_Data provided:_
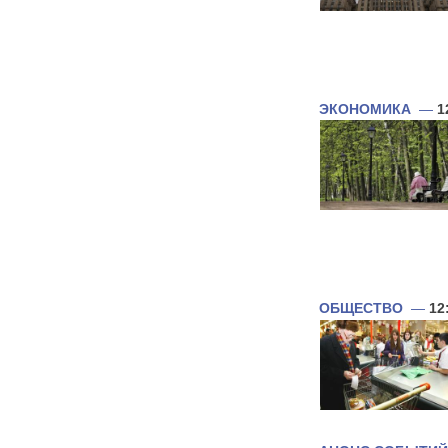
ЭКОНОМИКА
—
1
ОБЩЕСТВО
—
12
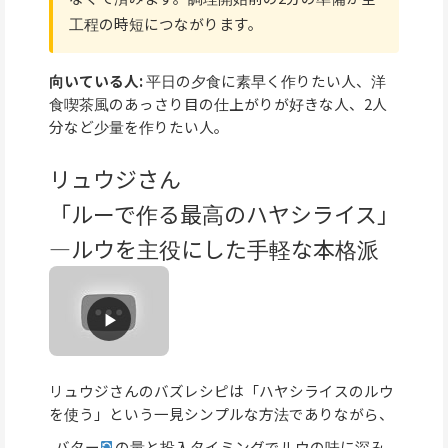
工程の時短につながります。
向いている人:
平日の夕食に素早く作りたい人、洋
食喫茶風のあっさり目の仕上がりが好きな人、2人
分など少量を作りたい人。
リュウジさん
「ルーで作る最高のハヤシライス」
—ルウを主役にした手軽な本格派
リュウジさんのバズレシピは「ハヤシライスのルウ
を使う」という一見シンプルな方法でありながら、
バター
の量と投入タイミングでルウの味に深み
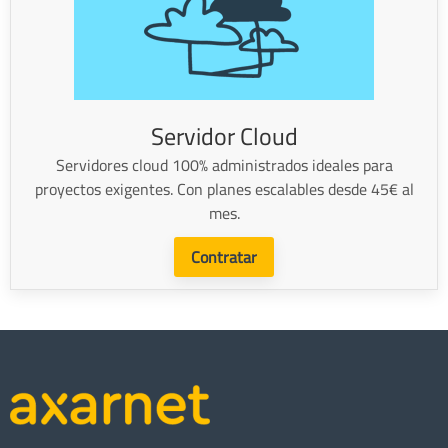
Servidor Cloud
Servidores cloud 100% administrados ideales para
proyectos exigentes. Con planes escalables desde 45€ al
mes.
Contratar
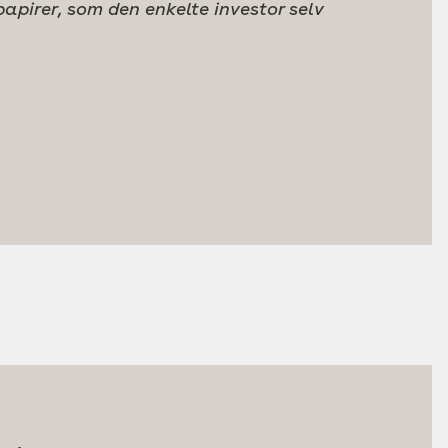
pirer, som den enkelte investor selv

...

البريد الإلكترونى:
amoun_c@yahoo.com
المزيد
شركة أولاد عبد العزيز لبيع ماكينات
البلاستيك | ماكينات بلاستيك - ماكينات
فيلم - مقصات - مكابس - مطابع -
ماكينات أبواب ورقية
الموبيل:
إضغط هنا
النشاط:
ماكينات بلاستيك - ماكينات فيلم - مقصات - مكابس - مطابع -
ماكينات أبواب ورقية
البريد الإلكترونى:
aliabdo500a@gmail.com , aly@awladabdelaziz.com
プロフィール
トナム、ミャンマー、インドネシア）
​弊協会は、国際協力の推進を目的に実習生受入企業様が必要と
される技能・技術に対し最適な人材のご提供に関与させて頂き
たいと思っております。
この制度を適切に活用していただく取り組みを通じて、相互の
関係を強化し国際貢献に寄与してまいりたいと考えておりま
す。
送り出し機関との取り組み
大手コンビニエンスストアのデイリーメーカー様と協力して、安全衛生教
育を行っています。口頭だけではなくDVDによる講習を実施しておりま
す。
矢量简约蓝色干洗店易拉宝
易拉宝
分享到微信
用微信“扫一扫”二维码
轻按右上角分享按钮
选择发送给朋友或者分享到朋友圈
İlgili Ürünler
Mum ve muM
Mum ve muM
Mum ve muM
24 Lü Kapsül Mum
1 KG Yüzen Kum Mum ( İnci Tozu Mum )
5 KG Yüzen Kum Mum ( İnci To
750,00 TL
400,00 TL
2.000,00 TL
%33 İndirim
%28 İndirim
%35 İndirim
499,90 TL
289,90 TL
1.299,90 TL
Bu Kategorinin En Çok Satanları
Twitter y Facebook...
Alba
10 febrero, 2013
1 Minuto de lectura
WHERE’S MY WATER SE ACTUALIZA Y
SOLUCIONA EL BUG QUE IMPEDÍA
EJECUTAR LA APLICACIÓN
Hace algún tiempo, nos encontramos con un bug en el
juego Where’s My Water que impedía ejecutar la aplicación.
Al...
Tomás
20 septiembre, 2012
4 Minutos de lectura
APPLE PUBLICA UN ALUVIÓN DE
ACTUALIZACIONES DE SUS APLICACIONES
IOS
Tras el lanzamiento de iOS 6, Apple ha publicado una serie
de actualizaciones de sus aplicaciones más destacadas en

_Task brief:_ In the data above, take the line with "平日の夕食に素早く作りたい人、洋", the line with "Servidores cloud 100%", and every line between, and set them down exactly without pictures.

_Reply to the task:_
平日の夕食に素早く作りたい人、洋
食喫茶風のあっさり目の仕上がりが好きな人、2人
分など少量を作りたい人。
リュウジさん
「ルーで作る最高のハヤシライス」
—ルウを主役にした手軽な本格派
リュウジさんのバズレシピは「ハヤシライスのルウ
を使う」という一見シンプルな方法でありながら、
バター
の量と投入タイミングでルウの味に深み
Servidor Cloud
Servidores cloud 100% administrados ideales para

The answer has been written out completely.